C’è anche un’azienda italiana tra quelle che ricevono un finanziamento dalla Cepi, e il suo lavoro è entrato nella lista dei 35 abilitati dall’Oms. Si chiama Irbm e nei suoi laboratori di Pomezia (Roma) ha già messo a punto il vaccino italiano anti-ebola. Amministratore delegato e presidente è Piero Di Lorenzo che, sui tempi, corre più di tutti. «Lavorando in collaborazione con l’Istituto Jenner dell’Università di Oxford saremo pronti in maggio per la sperimentazione del vaccino sui topi e, se le cose vanno come diciamo noi, subito dopo l’estate saremo operativi con quello per l’uomo» dice a Panorama. Come può riuscire dove gli altri prevedono anni? «Abbiamo un vantaggio competitivo. L’Istituto Jenner è alla validazione ufficiale del vaccino per un altro tipo di coronavirus, quella della Mers, lievemente diverso da Covid-19. Così, quando i cinesi lo hanno isolato e sequenziato in dicembre, a Oxford si è subito sintetizzato il gene della proteina “spike”, ovvero la “corona” che crea il contagio. A loro manca solo il vettore per portarlo depotenziato all’interno dell’organismo umano, e qui entriamo in gioco noi con il nostro adenovirus. È praticamente il virus del raffreddore, anch’esso depotenziato, che si carica “sulle spalle” il loro gene e lo fa entrare nell’organismo umano, il quale reagisce e crea anticorpi; quando il virus “cattivo” lo attacca, non può infettarlo perché il soggetto a questo punto è vaccinato, dunque immune. Il nostro sistema è affidabile: lo abbiamo già usato in un milione di dosi per combattere Ebola. Ecco perché stiamo andando velocissimi».

Nella lista dell’Oms sono specificate le varie metodologie usate per realizzare il vaccino. Abbiamo citato l’Istituto Jenner ma ci sono anche Moderna e CureVac, che agiscono attraverso l’ingegneria genetica sulla molecola Rna. Inovio opera sul Dna e in aprile comincerà la sperimentazione umana su pazienti negli Stati Uniti, Cina Corea del Sud. Sempre costruito sul Dna è il vaccino di Applied DNA Sciences insieme all’italiana Takis Biotech, sede a Castel Romano: l’hanno ottenuto clonando un frammento dell’informazione genetica del virus nei filamenti circolari di Dna presenti nei batteri. Il via libera ai test sugli animali potrebbe arrivare entro marzo.
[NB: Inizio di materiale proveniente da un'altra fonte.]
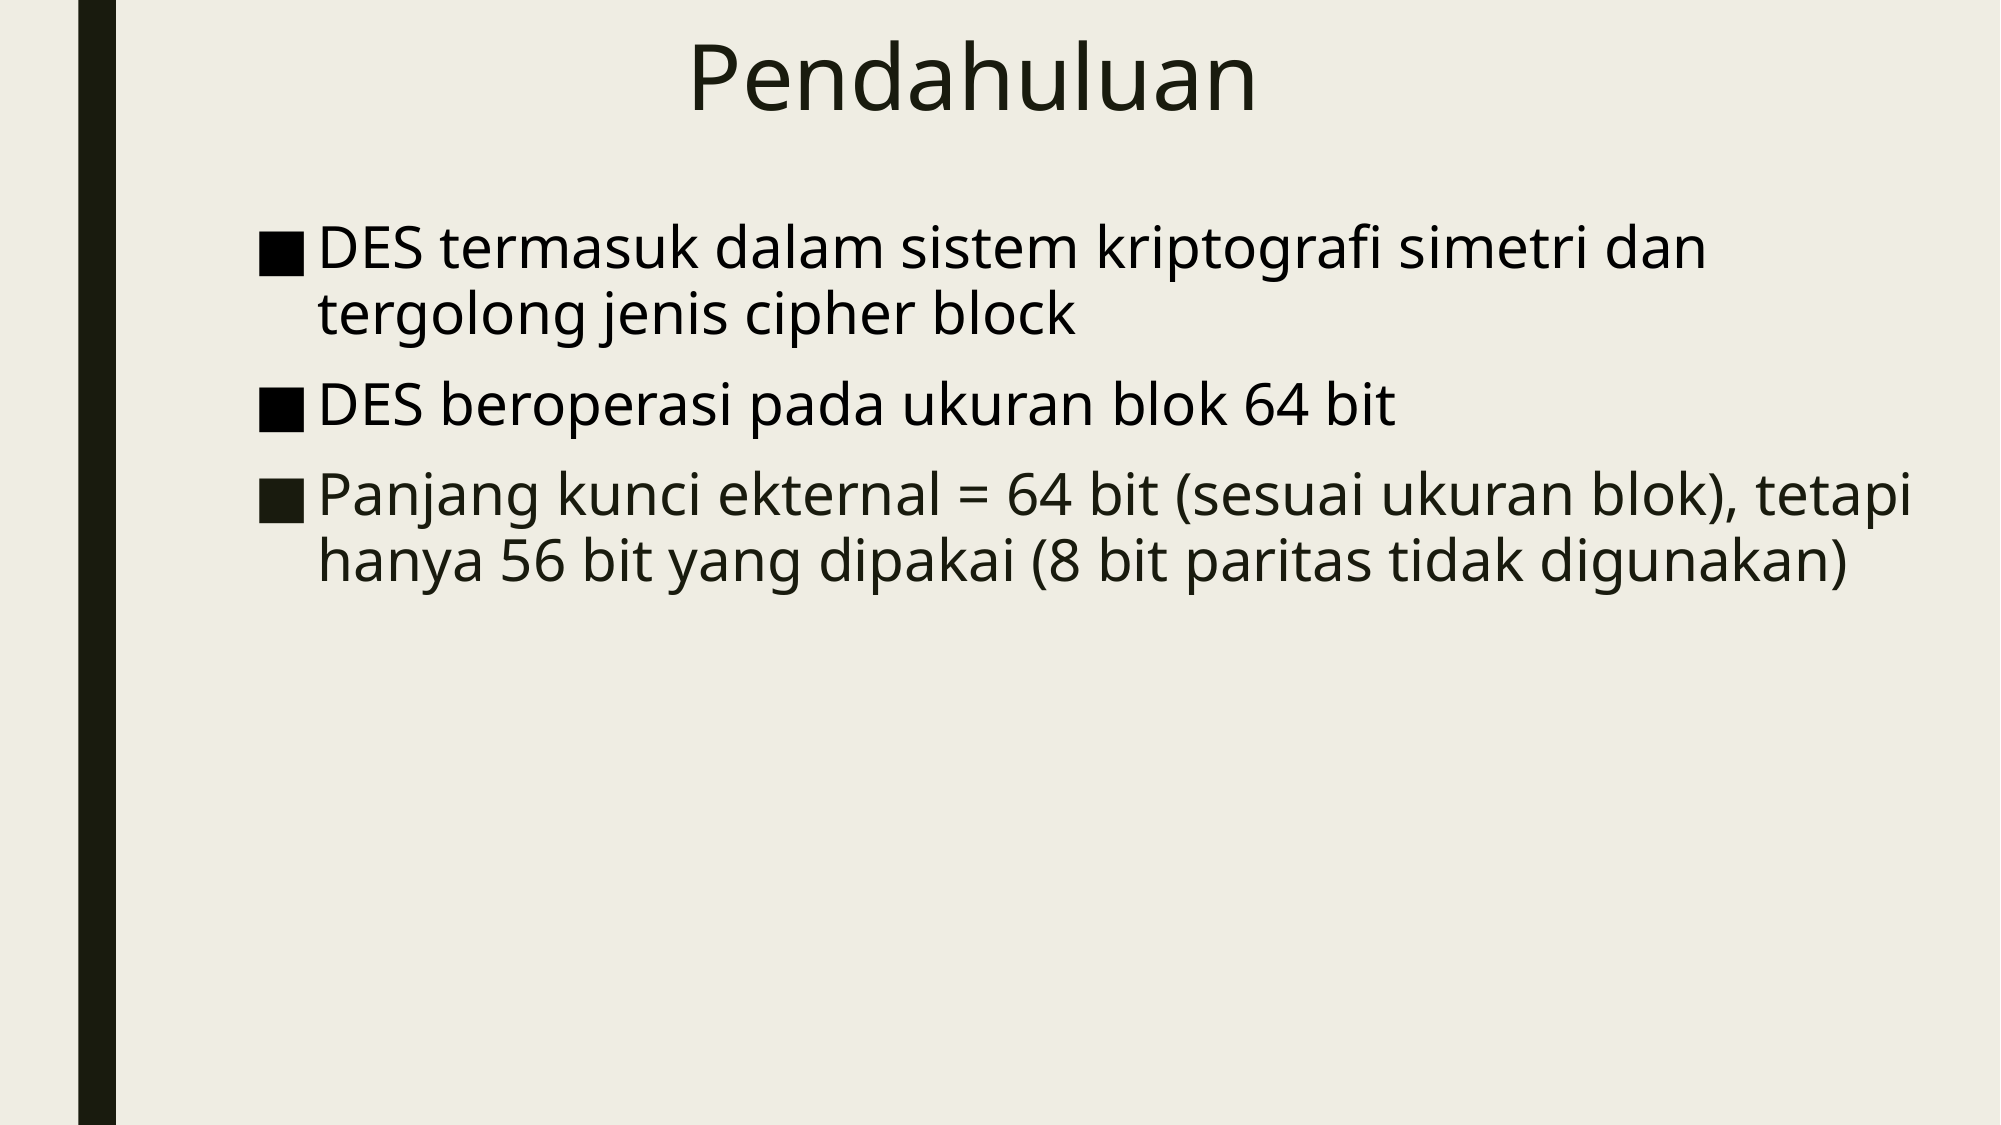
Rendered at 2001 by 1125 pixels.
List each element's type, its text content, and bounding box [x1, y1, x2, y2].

title Pendahuluan [186, 24, 1762, 149]
list DES termasuk dalam sistem kriptografi simetri dan tergolong jenis cipher block DES beroperasi pada ukuran blok 64 bit Panjang kunci ekternal = 64 bit (sesuai ukuran blok), tetapi hanya 56 bit yang dipakai (8 bit paritas tidak digunakan) [239, 208, 1939, 917]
Le sperimentazioni sono lunghe, dicevamo, e in teoria il vaccino arriverà tra molto tempo. In teoria… «Le norme delle autorità regolatorie prevedono tre fasi che durano anni, dunque già parlando di 18 mesi si considera che le autorità accelerino» spiega ancora Di Lorenzo. Ma con una situazione compromessa, come nel caso di questa pandemia, possono essere indotte a dire “sbrighiamoci”. Assumendosi il rischio in nome di una salute pubblica più grande». Meno sicurezza in cambio di più vite. Deve averlo pensato anche Chen Wei, rinomata epidemiologa di Wuhan che si è iniettata, in un impeto di patriottismo, il vaccino da lei stessa creato senza neanche la sperimentazione animale. Come stia non si sa, ma intanto questa corsa l’ha vinta lei.